Frustration mounts over biofuel policy
Despite President Biden’s climate initiatives boosting biofuel demand, U.S. farmers are struggling. Incentives favoring waste-based biofuels from abroad, like used cooking oil from China and waste beef fat from Brazil, are eroding demand for U.S. crops. This issue has spurred bipartisan concern as U.S. farm income declines. Critics argue that while U.S. biofuel production is supported, foreign imports are undermining local agriculture. Senate pressure is mounting to address these concerns and ensure fair competition for American farmers.
Before President Joe Biden ended his re-election campaign on July 21 after a tough few weeks, lingering in the background was a boom he touted for American farmers that hasn’t panned out.
At the heart of the matter is production of biofuels, which can be made from crops like soybeans and corn, or from waste products like used cooking oil.
The fuels benefit from government initiatives, regardless of whether the ingredients are produced in the U.S. or overseas.
A flurry of incentives under Biden’s landmark climate bill, along with a growing number of state programs, are spurring greater demand for fuel ingredients of all types, but especially those made from waste fats and oils, which typically boast a small carbon footprint and, in turn, are highly valued under policies aimed at fighting climate change.
U.S. biofuel producers are increasingly making renewable diesel and sustainable aviation fuel from raw materials that come from Asia and South America.
Imports of used cooking oil from China and waste beef fat from Brazil have climbed to a record, eroding demand for U.S. crops.
“The U.S. is designing rules to help our competitors and our competing countries’ farmers,” said Gordon Denny, an agricultural consultant and former procurement director at Bunge Global SA.
While agriculture isn’t currently capturing the political headlines, the perception that American growers are being left behind has prompted both Republican and Democratic U.S. senators in recent months to push the Biden administration to address the issue.

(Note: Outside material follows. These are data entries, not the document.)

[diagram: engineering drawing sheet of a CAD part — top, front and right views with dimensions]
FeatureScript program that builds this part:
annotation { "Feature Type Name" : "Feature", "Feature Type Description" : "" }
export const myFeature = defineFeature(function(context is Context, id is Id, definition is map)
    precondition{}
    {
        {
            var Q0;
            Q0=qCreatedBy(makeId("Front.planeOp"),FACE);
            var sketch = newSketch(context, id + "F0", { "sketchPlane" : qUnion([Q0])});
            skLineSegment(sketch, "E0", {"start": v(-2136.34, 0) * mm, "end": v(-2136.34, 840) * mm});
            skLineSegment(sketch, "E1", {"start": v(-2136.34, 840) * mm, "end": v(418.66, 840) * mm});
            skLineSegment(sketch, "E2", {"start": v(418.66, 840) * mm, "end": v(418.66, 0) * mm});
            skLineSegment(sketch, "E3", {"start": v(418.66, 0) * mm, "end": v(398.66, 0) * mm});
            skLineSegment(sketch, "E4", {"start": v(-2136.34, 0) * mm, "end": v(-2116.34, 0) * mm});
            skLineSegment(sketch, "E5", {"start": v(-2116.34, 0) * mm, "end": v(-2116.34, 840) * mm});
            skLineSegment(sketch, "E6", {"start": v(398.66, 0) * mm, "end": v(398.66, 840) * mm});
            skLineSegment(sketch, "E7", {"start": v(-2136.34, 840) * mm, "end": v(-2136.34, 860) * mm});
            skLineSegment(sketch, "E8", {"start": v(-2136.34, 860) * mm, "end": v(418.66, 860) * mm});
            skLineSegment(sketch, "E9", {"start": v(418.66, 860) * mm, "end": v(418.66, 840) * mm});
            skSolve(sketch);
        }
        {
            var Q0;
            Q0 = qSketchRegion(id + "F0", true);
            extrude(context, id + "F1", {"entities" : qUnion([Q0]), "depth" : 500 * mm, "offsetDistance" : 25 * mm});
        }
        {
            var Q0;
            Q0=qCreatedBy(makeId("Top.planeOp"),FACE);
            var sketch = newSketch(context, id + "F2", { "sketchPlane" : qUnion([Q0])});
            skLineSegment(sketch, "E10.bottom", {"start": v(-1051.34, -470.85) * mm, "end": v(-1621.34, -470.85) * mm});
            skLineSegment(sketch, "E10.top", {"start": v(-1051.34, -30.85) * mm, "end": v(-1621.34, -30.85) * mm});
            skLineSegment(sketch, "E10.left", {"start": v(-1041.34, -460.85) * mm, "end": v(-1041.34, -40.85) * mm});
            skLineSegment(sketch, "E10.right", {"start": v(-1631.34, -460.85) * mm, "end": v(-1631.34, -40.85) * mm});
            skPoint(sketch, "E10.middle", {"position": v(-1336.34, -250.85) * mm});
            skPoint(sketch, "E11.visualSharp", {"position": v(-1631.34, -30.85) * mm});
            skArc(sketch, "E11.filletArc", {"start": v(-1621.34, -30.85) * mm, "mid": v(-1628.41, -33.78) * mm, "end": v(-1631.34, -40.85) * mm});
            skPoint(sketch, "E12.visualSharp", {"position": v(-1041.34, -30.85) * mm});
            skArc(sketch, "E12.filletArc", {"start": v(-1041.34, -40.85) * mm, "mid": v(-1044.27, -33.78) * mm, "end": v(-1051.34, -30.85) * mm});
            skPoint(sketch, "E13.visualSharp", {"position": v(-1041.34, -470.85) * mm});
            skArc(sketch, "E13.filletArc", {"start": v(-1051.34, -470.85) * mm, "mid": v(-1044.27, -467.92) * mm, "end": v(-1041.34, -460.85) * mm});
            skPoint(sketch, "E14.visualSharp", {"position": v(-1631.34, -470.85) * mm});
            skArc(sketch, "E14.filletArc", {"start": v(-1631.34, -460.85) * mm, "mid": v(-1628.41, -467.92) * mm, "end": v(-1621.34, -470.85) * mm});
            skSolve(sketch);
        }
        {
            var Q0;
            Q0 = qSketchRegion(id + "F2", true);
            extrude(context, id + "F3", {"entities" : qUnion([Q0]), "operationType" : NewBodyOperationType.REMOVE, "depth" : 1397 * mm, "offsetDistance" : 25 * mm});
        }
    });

And all this comes at a time when U.S. farm income is poised for the biggest decline since 2006.
“To me, it’s one of the biggest fiascos of the Biden administration policy,” said Bill Haugen, an agricultural land manager in South Dakota.
“We are currently producing all this crop here and, in order for them to use tax credits, we are going overseas now to get product?”
Take the case of a new facility in rural Georgia for making sustainable aviation fuel, used to power planes and known as SAF. While the plant is able to churn out ethanol made from American-grown corn, the company behind the facility has said it will use Brazilian sugarcane ethanol, which typically has a lower carbon score.
Senator Sherrod Brown, a Democrat from Ohio who’s also up for reelection, has recently joined a group of Republicans from other farm states to pressure the Biden administration over the surge in imports of used cooking oil, calling some of the biofuel policies “punitive” for U.S. agriculture.
The Inflation Reducton Act — as Biden’s landmark legislation is known — is in its early days. And if other key issues are addressed — including higher blending mandates and proper regulation to tax credits so U.S. growers can better compete with foreign rivals — there’s still “tremendous opportunity for American agriculture,” according to Monte Shaw, executive director of the Iowa Renewable Fuels Association.
Still, uncertainty prevails over the extent to which farmers will benefit from federal incentives as details about a clean energy credit tax set to go into effect next year are still pending.
While Biden’s initial guidelines have given U.S. corn-based ethanol a path to compete with foreign ingredients for the production of lower-emitting airplane fuel, critics say the multiple practice changes farmers would have to adopt for it to qualify aren’t practical.
Iowa corn farmer Jolene Riessen said she’s thankful the grain was included as a so-called feedstock to produce SAF. But, she said, the practices necessary for a farmers’ grain to qualify makes it like “farming with one hand tied behind your back.”